Но на другой день она не могла отказать себе в удовольствии ещё немножко помучить его, — призвала в комнаты и заставила читать стихи перед двумя её подругами. В стихах шла речь о молодом, крепком дубе, — одна из его веток коснулась лица королевы, и королева приказала срубить дуб. Стихи были неуклюжие; барышни, слушая их, улыбались…
Кончилось это тем, что однажды утром я получил записку от Лидочки:
«Немедленно приезжайте Платоном несчастие Лида».
Она встретила меня растерянная, бледная, полубольная.
— Вы знаете — он застрелился!
— Неужели? — воскликнул я, тяжело поражённый.
— Да, да!
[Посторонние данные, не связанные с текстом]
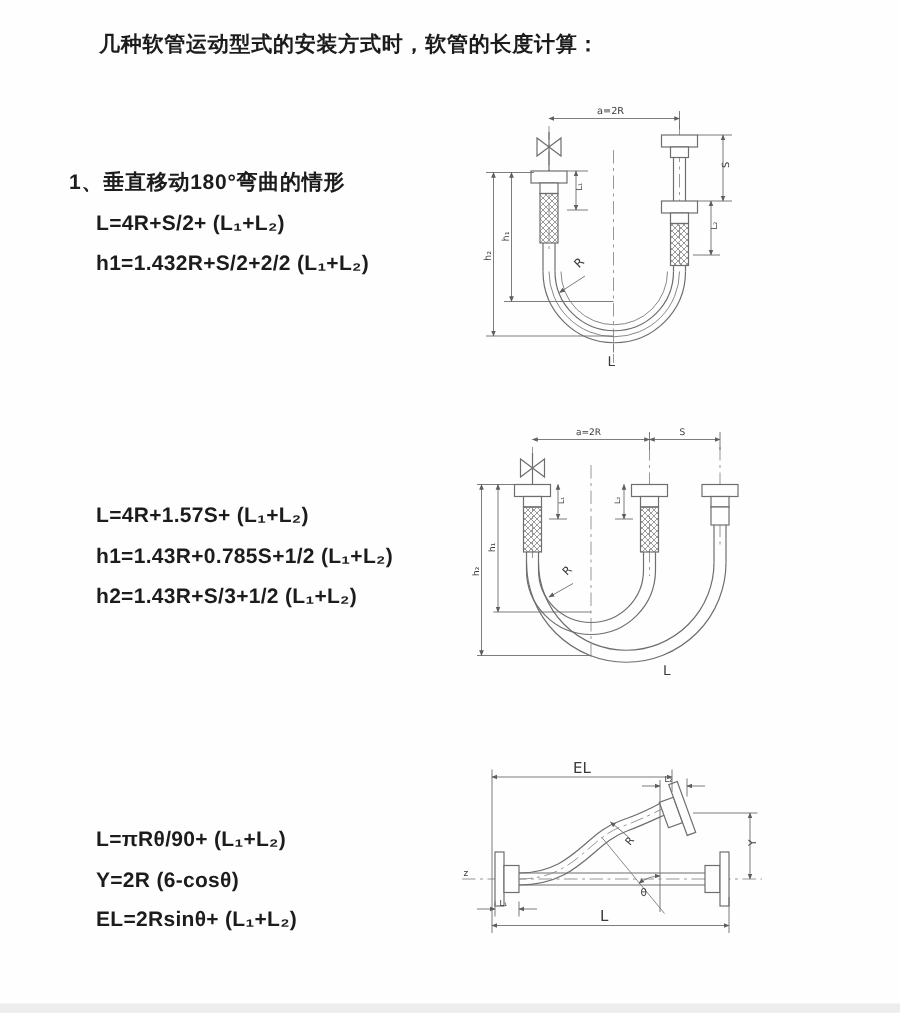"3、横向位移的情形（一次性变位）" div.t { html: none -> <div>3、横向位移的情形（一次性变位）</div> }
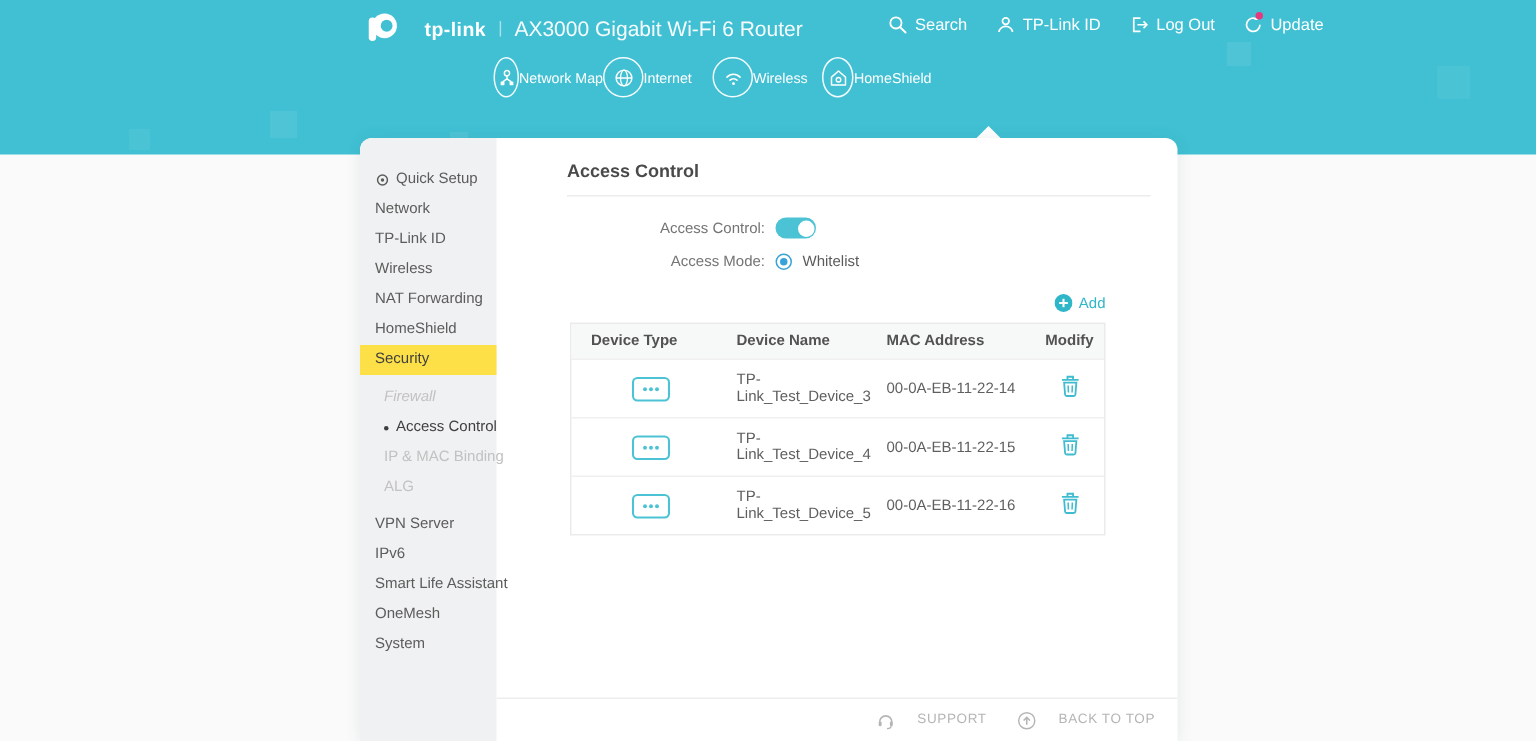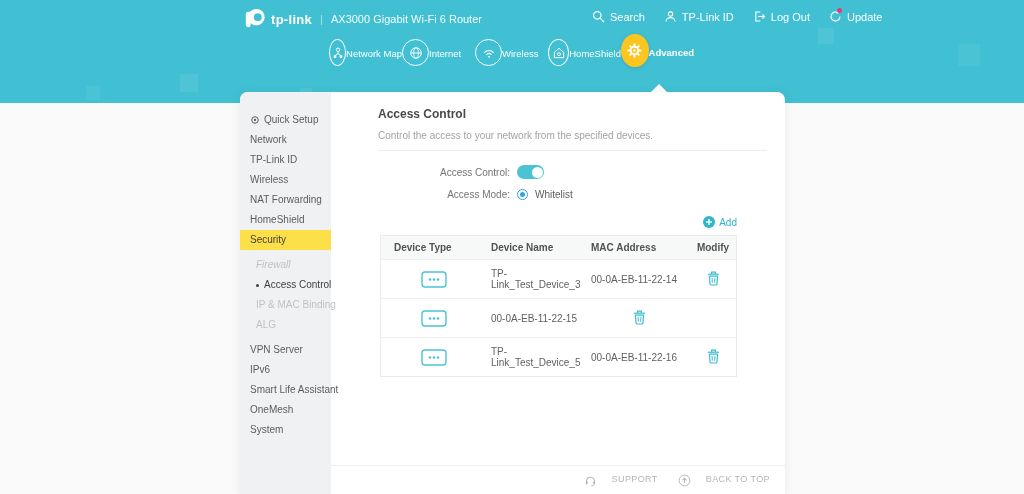"tp-link" .brand { margin-left: 5px -> 17px }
Вот вам! — нервозно бегая по комнате, говорила она. — И в этом виноваты вы, вы!
— Я?
— Конечно! Надо было тогда же, сразу отказать ему от места, а вы сказали — нельзя! Вот теперь… Бедный! Мне его жалко…
На глазах у неё сверкали слёзы, видно было, что плохо спала ночь и много плакала…
— Если бы я знала, что он… серьёзно… я бы не позволяла себе шутить, — говорила она, приложив платок к лицу и вздрагивая. — Говорят, он ещё жив… поезжайте к нему! Я не могу… я потом… Папа так расстроен… и всем его жалко… он был такой оригинальный!
Дитя! Она и тут говорила о нём, как о сломанной игрушке…
Я тотчас же поехал в больницу и по дороге печально думал о Платоне. Он казался таким крепким, твёрдым — и вот, при первом же столкновении с жизнью, опрокинут и разбит. Этой неустойчивости, вполне понятной в культурном человеке, живущем нервной жизнью, я не понимал в Платоне…
Он лежал вверх лицом, жёлтый, бескровный, с морщинами на лице; глаза у него потемнели, стали огромными, и в них застыла тоска и боль. Его длинная, жилистая рука бессильно свесилась с койки, почти касаясь пальцами пола. Он долго смотрел мне в лицо тяжёлым взглядом и молчал… Наконец, сквозь зубы, скрипящим голосом, задыхаясь от слабости, он с усилием сказал мне:
— Спросите их… вот я — работал на них… чтобы им жилось удобнее и чище… за что же они изувечили меня?
Глаза его закрылись. Я поднял его руку, положил её на койку и ласково заговорил:
— Мой друг, не надо судить людей так строго… Вот — выздоровеете вы, и — всё это разъяснится… Ведь вы же знаете — они хорошие люди…
Не открывая глаз, он сказал:
— Там у меня… остались книги… пошлите их в Ростов… столяру Евсею Скрябину… не забудьте!
— Хорошо, я пошлю!
Вынув записную книжку, я занёс в неё адрес столяра, а он всё лежал неподвижно. В груди его глухо хрипело, и огромные, тёмные пятна на месте глаз делали его лицо мёртвым.